Al di là della finale persa, il nostro Mondiale è stato un successo. Reduce da un’annata complicata, Fischer si è rilanciato. E con lui un gruppo che gli è rimasto fedele. Questo, in fondo, è sempre stato uno dei principali «atout» del coach: avere i giocatori dalla sua parte. In Cechia, le stelle si sono allineate favorevolmente. Josi è tornato in rossocrociato dopo 5 anni, portando leadership e tranquillità. Al fianco di Hischier e Niederreiter, è stato preziosissimo Fiala: la sua presenza non era prevista, ma dopo essere diventato papà, Kevin è salito su un aereo da Los Angeles, spinto dalla moglie. E che dire di Genoni? Il 36.enne portiere ha ritrovato i suoi superpoteri. Spiegare questo risultato con una manciata di individualità sarebbe però sbagliato. La Svizzera avrebbe potuto essere ancora più forte, sulla carta. Ma le assenze dei vari Malgin, Meier, Suter e Moser, hanno paradossalmente permesso di trovare un migliore equilibrio. A livello tattico e nelle gerarchie. Questa Nazionale è stata costruita ruolo per ruolo, soppesando talento, forza fisica, esperienza, attitudine al sacrificio. Ognuno ha fatto la sua parte. Certo, è stato strano vedere uno dei nostri giocatori di NHL, Kurashev, confinato in tribuna nei quarti e in semifinale. Per la serie: la squadra prima di tutto.
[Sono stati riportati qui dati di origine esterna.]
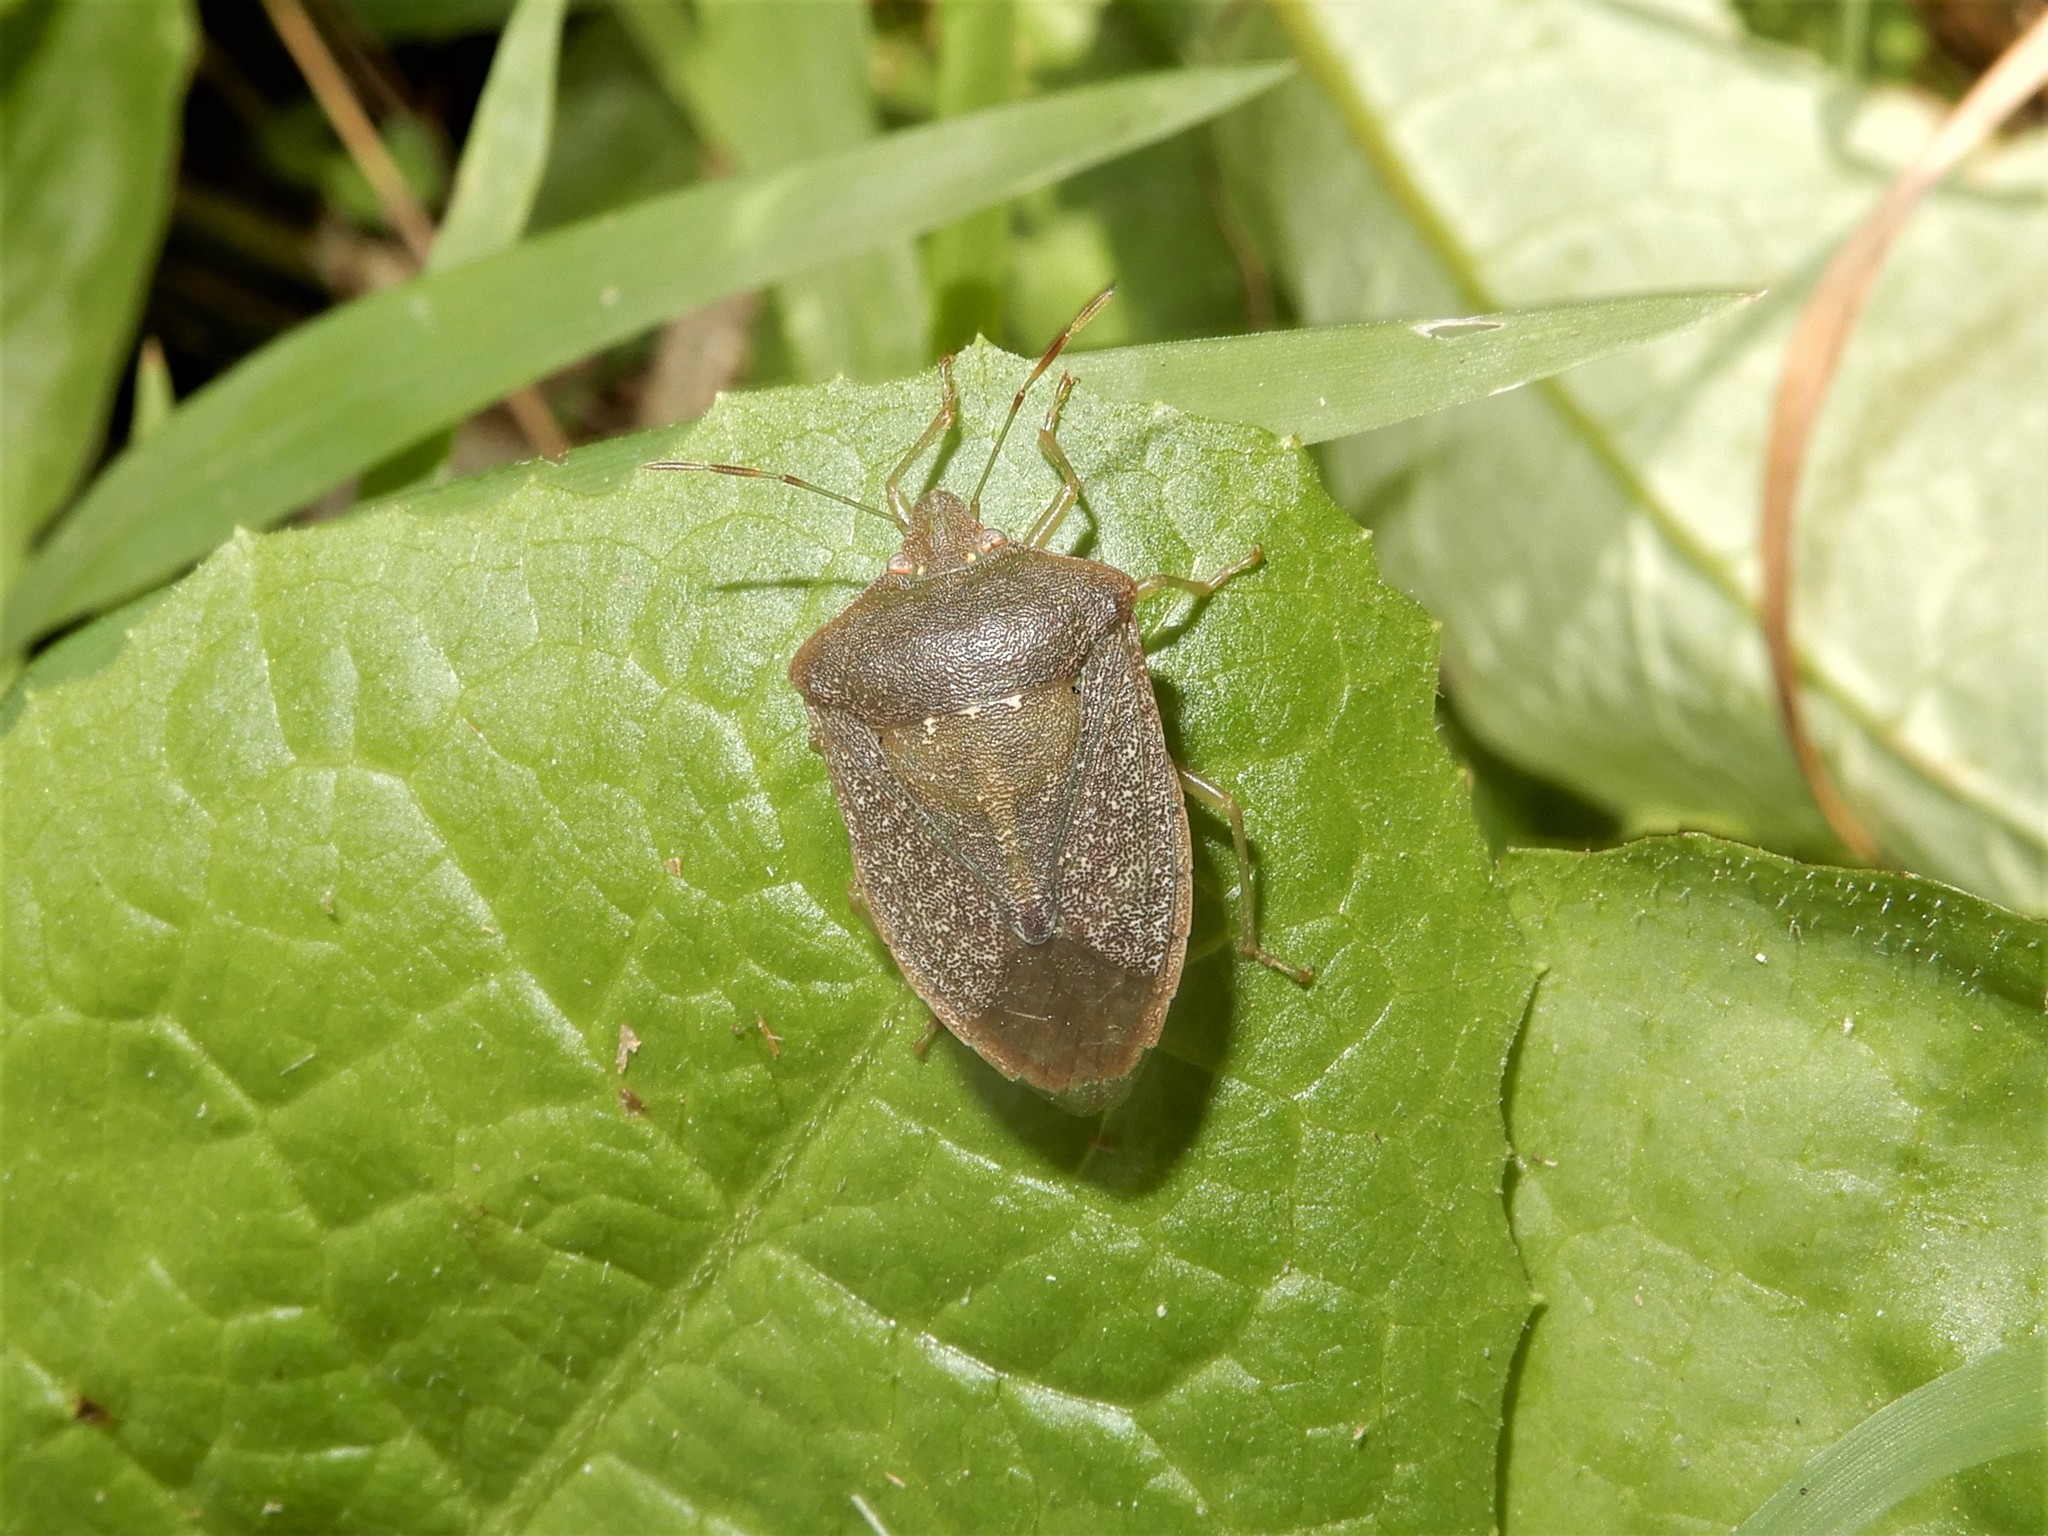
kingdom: Animalia
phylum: Arthropoda
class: Insecta
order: Hemiptera
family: Pentatomidae
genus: Nezara
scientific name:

Per tornare in finale dopo quattro Mondiali amari, la Svizzera non ha snaturato il «credo» di Fischer, fatto di intraprendenza, possesso del disco, pattinaggio, aggressività. Più di altre volte, però, ha fatto della solidità difensiva la sua forza. Oltre al Piano A (attaccare), la Svizzera ha sempre avuto delle alternative. «Equilibrio», lo ripetiamo, è stata la parola d’ordine. A livello tattico e mentale. Con l’aiuto di un «performance coach», figura introdotta per dare il meglio sotto pressione, la Nazionale ha sconfitto i suoi demoni. È mancato l’ultimo passo. Per diventare anche noi, un giorno, campioni del mondo, bisognerà aspettare. La profezia di Fischer non si è ancora avverata.

Ci riproveremo nel 2025, in Svezia e Danimarca, ma nel mirino c’è già il 2026, con le Olimpiadi di Milano-Cortina e i Mondiali di Zurigo e Friburgo. Fischer ci sarà ancora. La fiducia gli era stata confermata in tempi non sospetti. Anzi, difficili. Poi, forse, inizierà un nuovo ciclo. Con una nuova generazione di cui ora si fatica a intravedere il potenziale. Tolto il 24.enne portiere di riserva Schmid, nessuno dei selezionati è nato nel nuovo millennio. Ben 13 gli «over 30». Da questo argento bisognerà trarre energia per lavorare meglio a livello giovanile. Con l’aiuto dei club.